Peter sortit du buisson tel un diable en brandissant une planche. L’assistante de Jenson, surprise, n’eut pas le temps de réagir. De toutes ses forces, Peter lui balança la planche au visage. La jeune femme la prit en pleine figure, tourna sur elle-même et s’effondra. Peter se pencha au-dessus d’elle :

— C’est pas extrasensoriel, ça, comme raclée ?

44

Il leur avait fallu marcher près de deux heures dans la nuit avant de trouver une voiture à voler. À plusieurs reprises, ils avaient cru que Jenson et ses hommes étaient sur le point de les rattraper.

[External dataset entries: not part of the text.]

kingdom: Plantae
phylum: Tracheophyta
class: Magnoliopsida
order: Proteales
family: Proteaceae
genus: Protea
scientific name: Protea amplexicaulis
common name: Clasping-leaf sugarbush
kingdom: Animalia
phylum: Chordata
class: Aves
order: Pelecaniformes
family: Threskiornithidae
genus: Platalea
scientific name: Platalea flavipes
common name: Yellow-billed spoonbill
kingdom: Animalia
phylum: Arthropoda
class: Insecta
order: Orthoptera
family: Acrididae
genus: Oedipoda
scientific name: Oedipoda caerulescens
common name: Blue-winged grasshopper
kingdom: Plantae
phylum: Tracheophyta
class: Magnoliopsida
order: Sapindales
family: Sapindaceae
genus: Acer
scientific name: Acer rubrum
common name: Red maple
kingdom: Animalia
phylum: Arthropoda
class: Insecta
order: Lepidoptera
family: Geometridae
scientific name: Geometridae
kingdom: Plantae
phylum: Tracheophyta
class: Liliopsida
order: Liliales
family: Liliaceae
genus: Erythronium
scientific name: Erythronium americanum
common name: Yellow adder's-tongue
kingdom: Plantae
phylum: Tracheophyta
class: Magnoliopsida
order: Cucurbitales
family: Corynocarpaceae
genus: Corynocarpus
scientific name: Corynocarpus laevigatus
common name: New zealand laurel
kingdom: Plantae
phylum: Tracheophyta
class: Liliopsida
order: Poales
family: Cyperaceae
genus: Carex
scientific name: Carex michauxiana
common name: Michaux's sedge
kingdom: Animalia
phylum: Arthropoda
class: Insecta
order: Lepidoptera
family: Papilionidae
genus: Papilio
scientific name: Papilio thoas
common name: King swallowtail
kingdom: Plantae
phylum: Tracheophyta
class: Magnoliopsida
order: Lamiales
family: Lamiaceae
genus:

Pour remplacer la chaussure trop grande restée coincée dans le fourré de ronces, Peter avait enroulé son sweat-shirt autour du pied de Valeria.

Arrivés au premier hameau, Stefan avait jeté son dévolu sur une petite Mazda. Avant d’être sûrs d’aller demander la protection de la police, tous trois avaient décidé d’aller se réfugier dans l’ancienne cache de Stefan située derrière les bungalows pour pêcheurs. Ils comptaient aussi sur les quelques boîtes de conserve et les vêtements qui y étaient restés. Tous savaient que le répit ne serait que de courte durée.

Valeria jouait avec les bouclettes du tissu éponge de son peignoir que les ronces avaient effiloché. Peter conduisait et Stefan, qui semblait se repérer dans les parages, le guidait. Le faisceau des phares accrochait des arbres, des murs de pierre. Une fois, un renard traversa juste devant eux.

Cette fois, ils se garèrent à l’extérieur de la zone de chalets et gagnèrent la cachette par la forêt. En tirant la plaque dissimulée sous les feuilles, Stefan eut l’impression de revenir chez lui. Il se laissa glisser dans le trou.

À tâtons, il chercha la lampe de camping et la boîte d’allumettes. Elles étaient un peu humides mais il finit par réussir à allumer. La lampe baignait l’endroit d’une chaude lueur.

— Les vêtements sont sous le lit de camp, indiqua-t-il à Valeria.

La jeune femme passa le bras sous la literie et tira la pile soigneusement pliée. Les tissus étaient eux aussi un peu humides mais cela n’avait pas d’importance. Elle était impatiente de se promener autrement qu’à moitié nue.

— Les garçons, pourriez-vous vous retourner pendant que je me change ?

Côte à côte, Peter et Stefan s’assirent sur la table basse. La lampe projetait leurs ombres vacillantes sur les parois. Stefan attrapa trois boîtes de boulettes de viande et vérifia la date de péremption.

— Si on s’était échappés deux semaines plus tard, on n’aurait rien eu à manger ! plaisanta-t-il.

— On va les faire réchauffer sur la lampe, proposa Peter.

— Vous pouvez vous retourner, annonça Valeria. Je suis prête !

Elle avait enfilé un pantalon de chasseur, une chemise et un pull bien trop grands pour elle. D’un geste, elle arrangea ses longs cheveux. Dans la lumière orangée, ses yeux semblaient encore plus veloutés.

Peter disposa la première boîte en équilibre sur le sommet chromé de la lampe. Valeria s’assit sur le lit de camp. Elle frissonna.

— Il faut aller voir les flics le plus tôt possible, dit-elle, sinon Jenson aura le temps de disparaître.

— Pour gagner du temps, on pourrait se séparer, proposa Stefan. L’un de nous va à la police et les deux autres vont planquer la mallette…

En chœur, Valeria et Peter secouèrent vigoureusement la tête.

— Non, fit Peter. On reste ensemble.

Stefan n’insista pas.

La sauce commençait doucement à bouillir. De petites bulles apparaissaient à la surface de l’épais jus rougeâtre. Stefan essuya un vieux verre puis son assiette et dit :

— Le service n’est pas génial. Je n’ai que ces deux récipients, mais ce n’est pas grave, je vais manger dans la boîte.

— J’ai tellement les crocs que je pourrais manger par terre, déclara Peter.